YOUR OBJECTIVE:
Rewrite the paragraph of the Williams-Sonoma article that begins "Additionally, WSM has a five-year dividend growth rate" as a short bulleted list that keeps its main facts.

----- PAGE TEXT -----

If you are looking for a high-quality dividend growth company, you will be very interested in our next undervalued stock, Williams-Sonoma (WSM), the upscale home goods retailer. In this article, we will determine if the company is undervalued and deserving of our hard earned money, says Prakash Kolli, editor of Dividend Power.

WSM is an American retailer with a prominent position in upscale home furnishings and gourmet cookware. With its origins dating back to 1956, Williams Sonoma has established itself as a leading brand offering many high-quality and sophisticated products designed to elevate its customers’ culinary and home experiences.

WSM stock was recently down 48.6% since its all-time high in November 2021. The main reason for the share price decrease has little to do with the company itself, as earnings are expected to decrease 13% in 2023, but increase 7% in 2024, which is still over a 100% rise since 2019. Instead, it is due to the overall market being down since then. Also, the stock was very much overvalued in November 2021.

But now, WSM is considered a Dividend Contender, a company that has increased its dividend for over 18 years. WSM’s most recent dividend increase was 15.4%, announced in March 2023.

Additionally, WSM has a five-year dividend growth rate of about 14.65%, which is impressive considering how fast inflation increased last year and this year. The 10-year dividend growth rate is roughly the same rate of ~13.2%. However, the dividend growth rate has been increasing in recent years.

Portfolio Insight - Dividend Growth WSM

Something worth noting is that WSM continued to pay its dividend during the most challenging period in the last 100 years. Many businesses and industries cut or suspended dividend payments during the COVID-19 pandemic. This fact alone leads me to believe in the strength of the company and how management is focused and committed to the dividend policy.

The company has an excellent dividend yield of approximately 3.17%, higher than the average dividend yield of the S&P 500 Index. This dividend yield is an excellent initial yield for dividend growth-driven investors. Additionally, with the company’s recent dividend increase rate, I can see over 5% yield-on-cost (YOC) in the next eight years.

Meanwhile, WSM revenue has been growing reasonably at a compound annual growth rate (CAGR) of about 7.9% for the past ten years. Net income did much better, with a CAGR of ~16.8% over the same ten-year period.

----- DATA SHOWN -----

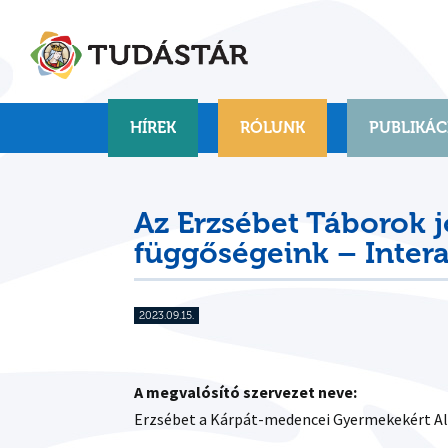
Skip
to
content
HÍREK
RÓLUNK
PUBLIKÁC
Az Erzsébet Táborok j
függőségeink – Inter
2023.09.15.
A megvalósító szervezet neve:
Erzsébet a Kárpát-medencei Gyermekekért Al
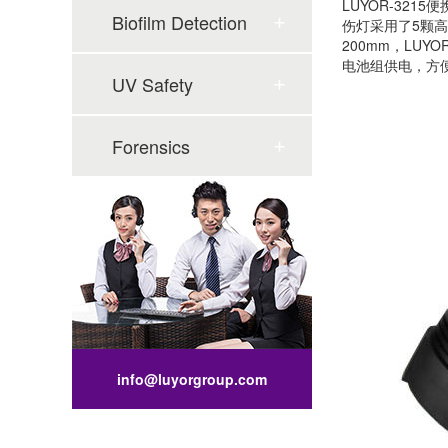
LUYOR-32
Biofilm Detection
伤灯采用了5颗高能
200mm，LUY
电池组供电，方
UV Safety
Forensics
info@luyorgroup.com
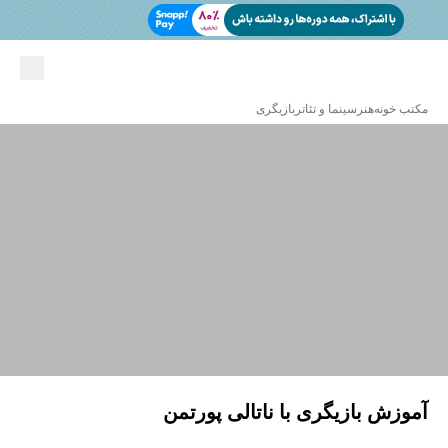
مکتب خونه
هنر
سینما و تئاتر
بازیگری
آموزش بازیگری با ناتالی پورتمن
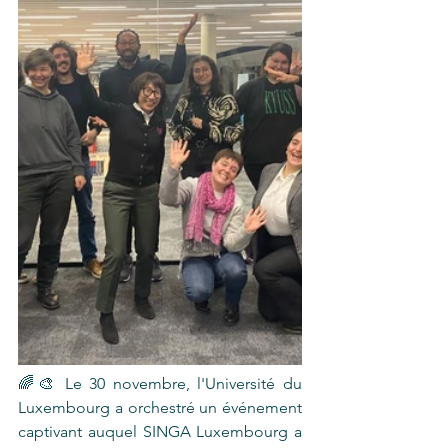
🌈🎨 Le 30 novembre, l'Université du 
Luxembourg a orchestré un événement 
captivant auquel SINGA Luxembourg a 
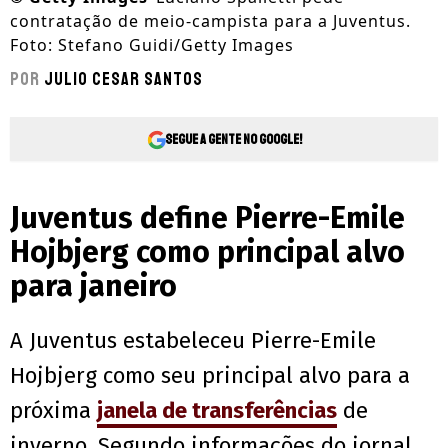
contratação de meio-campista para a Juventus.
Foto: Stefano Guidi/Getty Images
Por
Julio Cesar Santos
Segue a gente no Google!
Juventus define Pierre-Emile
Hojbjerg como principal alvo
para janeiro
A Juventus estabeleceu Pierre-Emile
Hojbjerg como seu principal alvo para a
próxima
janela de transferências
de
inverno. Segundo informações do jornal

-----

ANSWER SPACE:
- Five-year dividend growth rate: about 14.65%, which is impressive given how fast inflation rose last year and this year.
- 10-year dividend growth rate: roughly the same, about 13.2%.
- The dividend growth rate has been increasing in recent years.